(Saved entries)
#####

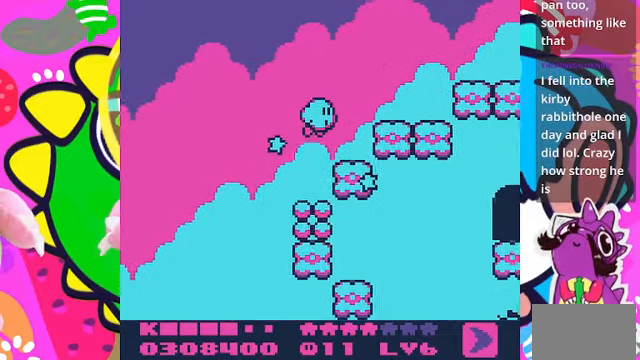
Gameplay with a controller (PlayStation layout); each line is a JSON object with the inputs held at the frame after it (dt_ms = milliseconds from this image to that frame). "events" lists button and stick changes between this image and that frame as [ms after this image, input, new state], when the widget could be followed in between. Not read: L3 R3.
{"dt_ms": 500, "buttons": ["DPAD_RIGHT"], "left_stick": "center", "right_stick": "center", "events": [[266, "CROSS", "up"]]}
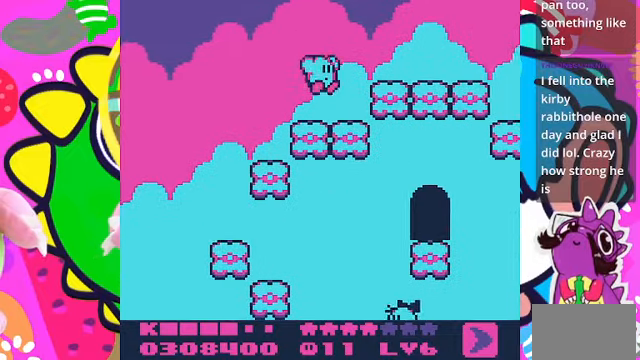
{"dt_ms": 500, "buttons": ["DPAD_RIGHT"], "left_stick": "center", "right_stick": "center", "events": [[66, "DPAD_RIGHT", "up"], [200, "CROSS", "down"], [266, "DPAD_RIGHT", "down"], [400, "CROSS", "up"]]}
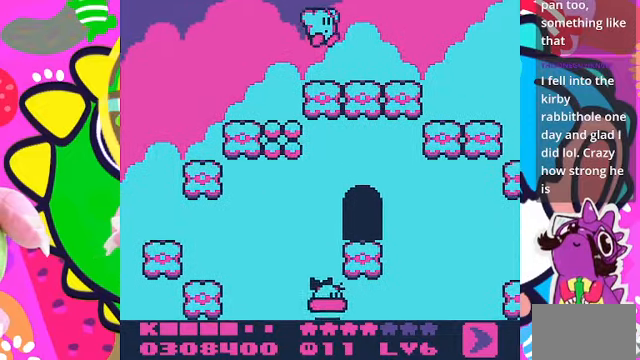
{"dt_ms": 500, "buttons": [], "left_stick": "center", "right_stick": "center", "events": [[100, "DPAD_RIGHT", "up"]]}
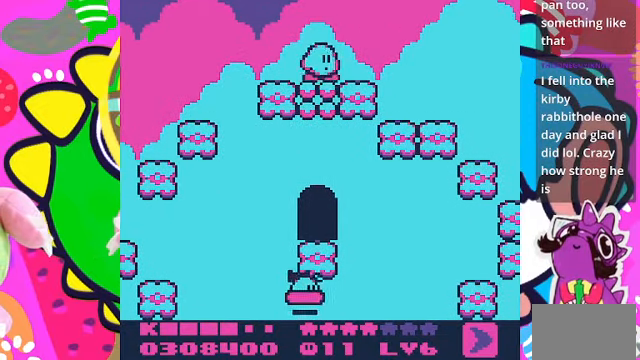
{"dt_ms": 500, "buttons": [], "left_stick": "center", "right_stick": "center", "events": []}
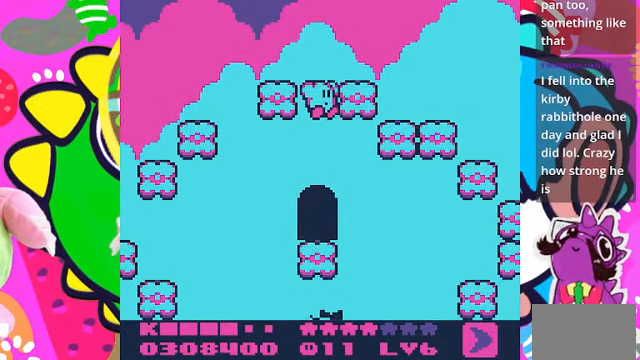
{"dt_ms": 500, "buttons": ["DPAD_UP"], "left_stick": "center", "right_stick": "center", "events": [[433, "DPAD_UP", "down"]]}
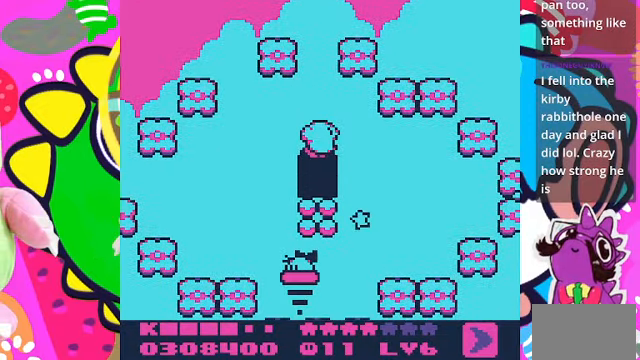
{"dt_ms": 500, "buttons": [], "left_stick": "center", "right_stick": "center", "events": [[100, "DPAD_UP", "up"]]}
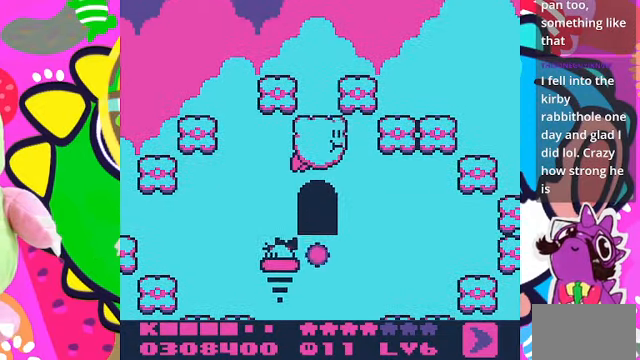
{"dt_ms": 500, "buttons": ["DPAD_UP"], "left_stick": "center", "right_stick": "center", "events": [[66, "SQUARE", "down"], [233, "SQUARE", "up"], [466, "DPAD_UP", "down"]]}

#####

Task: Read the data above. Pull out each line in which the string "CROSS" appears.

Answer:
{"dt_ms": 500, "buttons": ["DPAD_RIGHT"], "left_stick": "center", "right_stick": "center", "events": [[266, "CROSS", "up"]]}
{"dt_ms": 500, "buttons": ["DPAD_RIGHT"], "left_stick": "center", "right_stick": "center", "events": [[66, "DPAD_RIGHT", "up"], [200, "CROSS", "down"], [266, "DPAD_RIGHT", "down"], [400, "CROSS", "up"]]}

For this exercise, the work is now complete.